Remember: Monitoring is an iterative process. Start with basic dashboards and alerts, then continuously improve based on real-world experience and incidents. The goal is actionable insights, not just collecting data.

Final Quiz

Test your knowledge of Kubernetes cluster monitoring!

Question 1: What are the Four Golden Signals in monitoring?

a) CPU, Memory, Disk, Network
b) Latency, Traffic, Errors, Saturation
c) Nodes, Pods, Services, Deployments
d) Metrics, Logs, Traces, Alerts

Question 2: How does Prometheus collect metrics?

a) Applications push metrics to Prometheus
b) Prometheus scrapes (pulls) metrics from targets at regular intervals
c) Metrics are stored directly in etcd
d) Grafana collects and sends metrics to Prometheus

Question 3: What metric type should be used for total HTTP requests?

a) Gauge (value can go up and down)
b) Counter (cumulative value that only increases)
c) Histogram (samples in buckets)
d) Summary (provides quantiles)

Question 4: What is a major benefit of using public Grafana dashboards?

a) They are the only way to visualize Prometheus data
b) You can import ready-made, well-tested dashboards and customize them
c) They automatically configure Prometheus
d) They replace the need for custom metrics

Question 5: How should you set appropriate units in Grafana panels?

a) Always use raw bytes regardless of value size
b) Define values in meaningful units (MiB for memory, % for CPU) for readability
c) Units don't matter, only the graph shape
d) Let Grafana choose automatically without customization

Question 6: What's the best practice for alert severity?

a) Mark everything as critical to ensure quick response
b) Use critical only when service is down or data loss imminent; warning for degraded service
c) Never use critical alerts, only warnings
d) Severity doesn't matter as long as notifications are sent

Question 7: What is PromQL used for?

a) Configuring Kubernetes resources
b) Querying and aggregating time-series data in Prometheus
c) Creating Docker containers
d) Deploying Grafana dashboards

Question 8: Why should you alert on symptoms rather than causes?

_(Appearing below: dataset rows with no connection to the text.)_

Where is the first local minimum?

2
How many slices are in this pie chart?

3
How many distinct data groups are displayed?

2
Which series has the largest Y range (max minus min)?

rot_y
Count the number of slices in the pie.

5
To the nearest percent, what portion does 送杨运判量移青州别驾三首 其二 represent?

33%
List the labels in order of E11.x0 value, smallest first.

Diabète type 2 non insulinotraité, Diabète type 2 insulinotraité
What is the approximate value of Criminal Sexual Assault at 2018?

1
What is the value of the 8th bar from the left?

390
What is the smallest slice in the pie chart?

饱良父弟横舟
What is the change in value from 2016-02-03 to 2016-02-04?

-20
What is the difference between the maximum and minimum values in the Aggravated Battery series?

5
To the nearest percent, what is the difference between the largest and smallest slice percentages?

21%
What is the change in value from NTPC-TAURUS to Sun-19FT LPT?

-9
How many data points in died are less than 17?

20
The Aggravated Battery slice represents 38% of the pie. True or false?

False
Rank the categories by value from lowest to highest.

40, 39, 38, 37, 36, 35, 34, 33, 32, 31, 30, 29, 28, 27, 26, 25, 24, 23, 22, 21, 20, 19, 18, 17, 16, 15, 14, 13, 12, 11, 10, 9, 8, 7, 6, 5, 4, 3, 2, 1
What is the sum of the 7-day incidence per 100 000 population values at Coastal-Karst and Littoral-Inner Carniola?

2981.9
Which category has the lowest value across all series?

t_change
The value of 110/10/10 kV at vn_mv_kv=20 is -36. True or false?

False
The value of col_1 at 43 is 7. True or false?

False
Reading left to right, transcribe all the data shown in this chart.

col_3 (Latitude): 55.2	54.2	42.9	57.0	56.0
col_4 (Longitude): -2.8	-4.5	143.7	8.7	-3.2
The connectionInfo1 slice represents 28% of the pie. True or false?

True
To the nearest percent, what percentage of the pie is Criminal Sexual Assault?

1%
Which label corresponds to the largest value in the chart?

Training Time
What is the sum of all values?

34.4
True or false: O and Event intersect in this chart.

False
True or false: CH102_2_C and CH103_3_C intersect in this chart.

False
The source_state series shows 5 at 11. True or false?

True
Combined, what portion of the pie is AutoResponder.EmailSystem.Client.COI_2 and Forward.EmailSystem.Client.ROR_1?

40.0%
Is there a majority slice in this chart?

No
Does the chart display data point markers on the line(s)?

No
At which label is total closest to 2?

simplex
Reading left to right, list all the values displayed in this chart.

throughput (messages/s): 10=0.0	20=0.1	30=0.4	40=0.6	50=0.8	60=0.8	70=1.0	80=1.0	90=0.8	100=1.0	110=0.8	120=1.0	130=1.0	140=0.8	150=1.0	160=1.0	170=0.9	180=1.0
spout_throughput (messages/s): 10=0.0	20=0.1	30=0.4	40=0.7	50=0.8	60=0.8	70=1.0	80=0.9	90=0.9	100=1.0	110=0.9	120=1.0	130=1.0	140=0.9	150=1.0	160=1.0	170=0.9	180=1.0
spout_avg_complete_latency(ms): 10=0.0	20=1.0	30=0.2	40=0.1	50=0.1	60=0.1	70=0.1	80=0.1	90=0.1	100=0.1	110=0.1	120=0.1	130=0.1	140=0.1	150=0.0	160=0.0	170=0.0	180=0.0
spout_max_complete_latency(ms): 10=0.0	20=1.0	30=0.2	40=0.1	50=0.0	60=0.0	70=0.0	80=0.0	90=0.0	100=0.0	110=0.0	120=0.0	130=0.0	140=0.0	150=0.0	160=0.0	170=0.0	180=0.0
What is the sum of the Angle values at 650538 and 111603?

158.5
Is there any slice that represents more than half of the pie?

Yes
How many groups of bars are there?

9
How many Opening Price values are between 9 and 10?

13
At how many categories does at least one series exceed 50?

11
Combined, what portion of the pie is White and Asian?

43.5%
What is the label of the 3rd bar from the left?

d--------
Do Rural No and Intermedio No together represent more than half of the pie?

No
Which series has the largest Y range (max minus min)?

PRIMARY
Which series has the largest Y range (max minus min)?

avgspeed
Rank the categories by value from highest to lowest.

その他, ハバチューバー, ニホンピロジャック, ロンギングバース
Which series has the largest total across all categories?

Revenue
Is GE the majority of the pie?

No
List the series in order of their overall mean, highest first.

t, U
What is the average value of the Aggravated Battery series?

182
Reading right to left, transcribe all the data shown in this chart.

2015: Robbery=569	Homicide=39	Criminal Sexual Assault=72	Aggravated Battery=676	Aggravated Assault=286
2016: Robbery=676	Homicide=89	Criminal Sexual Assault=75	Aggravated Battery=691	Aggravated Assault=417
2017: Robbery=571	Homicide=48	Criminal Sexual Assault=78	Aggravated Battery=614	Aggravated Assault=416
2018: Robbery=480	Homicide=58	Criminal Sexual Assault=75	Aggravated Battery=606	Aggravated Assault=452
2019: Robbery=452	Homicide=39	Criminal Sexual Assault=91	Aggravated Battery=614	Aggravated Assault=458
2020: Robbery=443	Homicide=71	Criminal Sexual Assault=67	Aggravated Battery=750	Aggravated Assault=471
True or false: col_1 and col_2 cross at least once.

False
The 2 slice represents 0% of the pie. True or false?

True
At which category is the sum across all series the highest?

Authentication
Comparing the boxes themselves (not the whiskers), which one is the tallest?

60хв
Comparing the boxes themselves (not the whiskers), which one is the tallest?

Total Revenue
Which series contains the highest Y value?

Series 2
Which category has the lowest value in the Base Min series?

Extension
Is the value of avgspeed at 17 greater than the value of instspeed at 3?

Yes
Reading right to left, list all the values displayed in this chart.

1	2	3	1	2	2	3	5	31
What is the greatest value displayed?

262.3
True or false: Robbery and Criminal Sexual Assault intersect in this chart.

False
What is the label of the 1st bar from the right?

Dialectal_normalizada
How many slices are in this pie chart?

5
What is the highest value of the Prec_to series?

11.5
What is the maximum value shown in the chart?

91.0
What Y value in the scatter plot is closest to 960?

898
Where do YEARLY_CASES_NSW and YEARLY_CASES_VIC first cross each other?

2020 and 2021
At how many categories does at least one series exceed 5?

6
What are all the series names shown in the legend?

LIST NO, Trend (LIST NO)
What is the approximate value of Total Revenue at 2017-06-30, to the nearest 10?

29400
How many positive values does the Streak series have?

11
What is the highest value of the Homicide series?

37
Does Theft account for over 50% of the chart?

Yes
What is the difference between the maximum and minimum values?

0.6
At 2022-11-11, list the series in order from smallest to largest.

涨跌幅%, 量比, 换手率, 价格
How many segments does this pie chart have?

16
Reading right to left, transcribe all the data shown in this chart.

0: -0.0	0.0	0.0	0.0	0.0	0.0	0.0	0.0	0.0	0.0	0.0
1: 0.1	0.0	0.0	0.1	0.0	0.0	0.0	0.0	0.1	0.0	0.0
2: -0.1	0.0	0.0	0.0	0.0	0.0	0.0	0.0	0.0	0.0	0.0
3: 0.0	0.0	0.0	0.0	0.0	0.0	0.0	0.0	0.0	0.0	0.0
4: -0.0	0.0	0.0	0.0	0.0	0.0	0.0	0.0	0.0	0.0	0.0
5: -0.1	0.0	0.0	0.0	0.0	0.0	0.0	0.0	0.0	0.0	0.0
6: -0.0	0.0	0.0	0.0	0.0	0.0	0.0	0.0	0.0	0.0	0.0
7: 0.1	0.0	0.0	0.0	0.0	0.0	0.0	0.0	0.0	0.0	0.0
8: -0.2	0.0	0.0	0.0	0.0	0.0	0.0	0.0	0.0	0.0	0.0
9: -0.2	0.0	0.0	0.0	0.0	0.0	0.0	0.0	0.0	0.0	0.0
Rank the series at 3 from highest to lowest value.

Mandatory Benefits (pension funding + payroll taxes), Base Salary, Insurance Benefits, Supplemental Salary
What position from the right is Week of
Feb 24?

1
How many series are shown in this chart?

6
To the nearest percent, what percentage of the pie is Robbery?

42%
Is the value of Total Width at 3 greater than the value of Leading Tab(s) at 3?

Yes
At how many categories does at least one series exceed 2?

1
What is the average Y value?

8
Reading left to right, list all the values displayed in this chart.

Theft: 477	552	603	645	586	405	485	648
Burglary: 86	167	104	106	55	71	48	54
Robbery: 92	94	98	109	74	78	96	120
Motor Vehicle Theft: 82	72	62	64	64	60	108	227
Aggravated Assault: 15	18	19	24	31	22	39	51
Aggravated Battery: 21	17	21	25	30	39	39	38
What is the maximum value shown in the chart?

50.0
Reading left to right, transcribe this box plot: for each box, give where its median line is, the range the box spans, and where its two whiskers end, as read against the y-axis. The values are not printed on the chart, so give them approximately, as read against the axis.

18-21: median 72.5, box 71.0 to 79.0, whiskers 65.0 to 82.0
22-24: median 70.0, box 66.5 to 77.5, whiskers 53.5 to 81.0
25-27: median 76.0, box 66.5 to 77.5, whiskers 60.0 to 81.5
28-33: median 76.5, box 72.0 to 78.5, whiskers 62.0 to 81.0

a) Symptoms are easier to measure
b) Alert when users are actually impacted, not on every component issue that may not affect service
c) Causes don't generate metrics
d) Symptoms require less configuration
Quiz Complete!
All correct answers are option 'b'. These monitoring principles will help you build effective observability for your Kubernetes clusters. Remember: monitoring is a vast topic worthy of its own course, but this provides a solid foundation to get started!